Regulation of gene expression by LG268 in small intestine. Mice were fed diets containing 0.2% cholesterol plus vehicle (open bar) or 30 mpk LG268 (filled bar). Twelve hours later, mice were anesthetized and exsanguinated, and the small intestine was flushed and divided into five segments of equal length (from duodenum to ileum) for isolation of mucosal RNA. Equivalent amounts of mRNA from four mice per treatment were pooled and subjected to Northern blot analysis (5 μg/lane), as described (5), with the indicated probes (51). The bar graphs show relative mRNA levels standardized to actin controls (22). Numbers above bars in the ABC1 panel refer to fold increases in mRNA due to LG268 treatment for each intestine segment examined.

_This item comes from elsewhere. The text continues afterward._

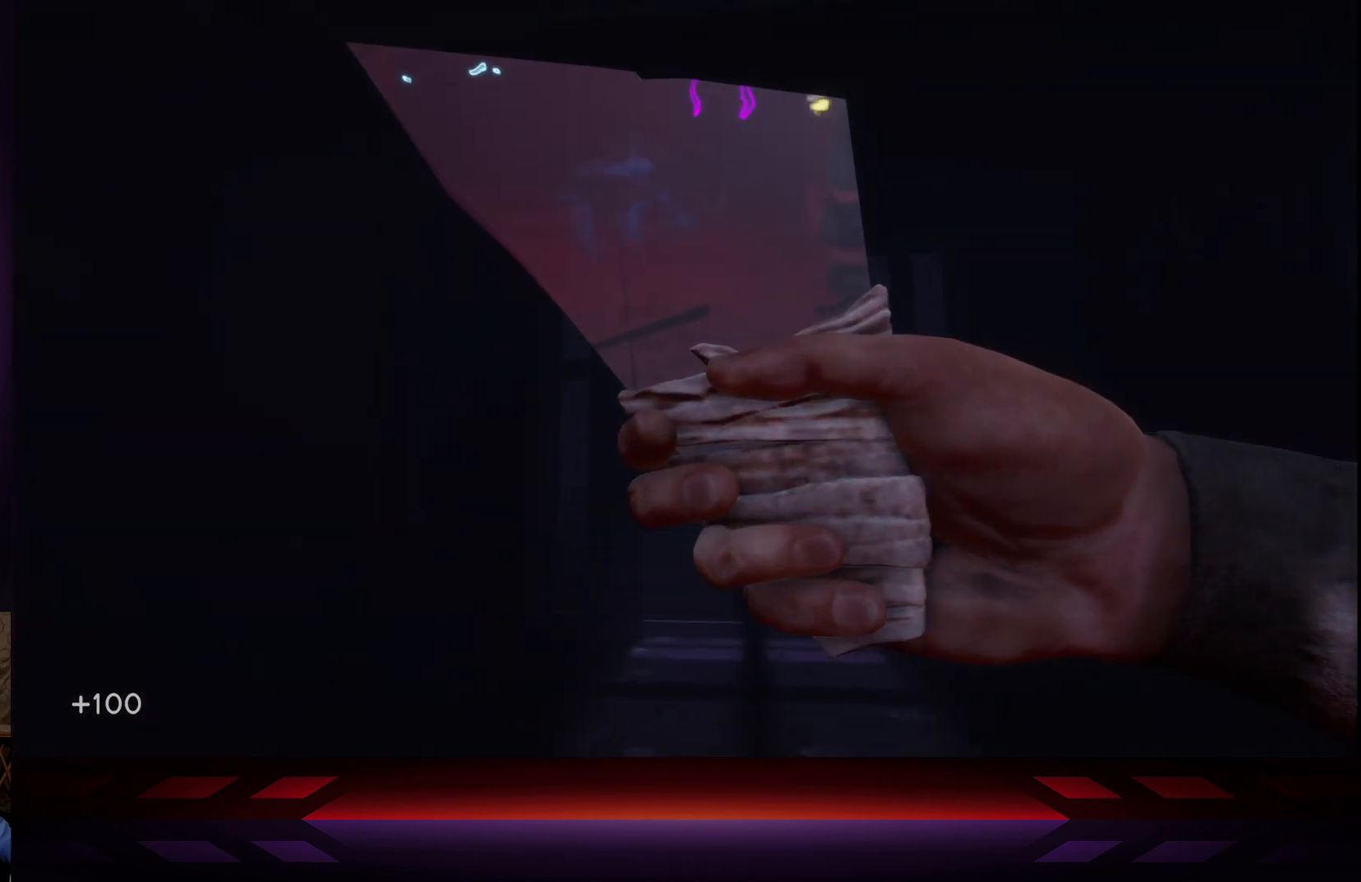
{"buttons": [], "left_stick": "center", "right_stick": "left", "events": [[383, "left_stick", "center"], [400, "right_stick", "center"], [450, "right_stick", "left"]]}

RXR/LXR regulation of ABC1 expression. To identify the RXR heterodimer partner responsible for inducing ABC1 expression, we performed short-term experiments using receptor-selective agonists. The receptors were chosen on the basis of their known expression in the intestine and their ability to function as permissive RXR partners. Dietary administration of agonists for RXRs (LG268), PPARα (fenofibrate), PPARγ (troglitazone), PXR (pregnenolone α-carbonitrile), FXR (chenodeoxycholic acid), and a nonsteroidal LXR agonist,N-(2,2,2-trifluoro-ethyl)-N-[4-(2,2,2-trif- luoro-1-hydroxy-1-trifluoromethyl-ethyl)-phenyl]-benzenesulfonamide (T0901317) were used for 12-hour dosing experiments in mice. The identification of T0901317 as an LXR agonist was accomplished by cell reporter assays to establish receptor specificity (Fig. 5A) and potency [median effective concentration (EC50) ∼50 nM] (22) and coactivator interaction studies to demonstrate ligand binding [dissociation constant (Kd) ∼ 50 nM] (22). The complete characterization of T0901317 will be described in detail elsewhere. The efficacy of the different agonists at doses used in these experiments was confirmed by measuring the expression of Cyp7a1, a gene that is known to be regulated by these nuclear receptors (Fig. 5B). Each agonist produced its predicted response, indicating that it was sufficiently absorbed, circulated, and capable of affecting the expression of primary target genes within the 12-hour dosing regimen. ABC1 expression was selectively up-regulated only by the RXR and LXR agonists, suggesting that the RXR/LXR heterodimer regulates ABC1 transcription (Fig. 5C). Dietary cholesterol, a source of oxysterol ligands for LXR (5), also up-regulated expression of ABC1 mRNA in the intestine (22). Of interest, both LXRα and LXRβ mRNAs are detected in mouse small intestine in a cephalocaudal distribution that correlates with ABC1 expression and the localization of cholesterol absorption (22, 29). RXRα mRNA levels are also abundant in the intestine, whereas RXRβ transcripts are present at low levels, and RXRγ is undetectable (22).

Figure 5

The RXR/LXR heterodimer regulates ABC1 expression. (A) Structure of T0901317 and its characterization as an LXR-selective agonist. Transient transfection assays were performed in HEK293 cells with Gal4-receptor chimeras, as described (9). Cells were treated with 1 μM T0901317 (filled bar) or vehicle (dimethyl sulfoxide, open bar) for 16 hours and harvested to measure luciferase and β-galactosidase (β-Gal) activities. Transfection data were normalized to β-Gal, expressed as relative light units (RLU), and represent triplicate assays ± SEM. (B) Effects of various nuclear receptor agonists on CYP7A1 gene expression. Mice were fed diets containing 0.2% cholesterol plus vehicle (none) or the following agonists for 12 hours: 30 mpk LG268 (RXR), 0.5% fenofibrate (PPARα), 150 mpk troglitazone (PPARγ), 0.05% pregnenolone α-carbonitrile (PXR), 0.5% chenodeoxycholic acid (FXR), or 50 mpk T0901317 (LXR). Northern analysis was performed on mRNA pooled from four mice per treatment, as described in Fig. 2. (C) RXR/LXR regulates the expression of ABC1 in mouse small intestine. mRNA prepared from the mucosa of equal-sized intestine segments of the mice described in (B) were used for Northern analysis by the method detailed in Fig. 2. Numbers above bars refer to fold increases in mRNA due to treatment with RXR or LXR agonists.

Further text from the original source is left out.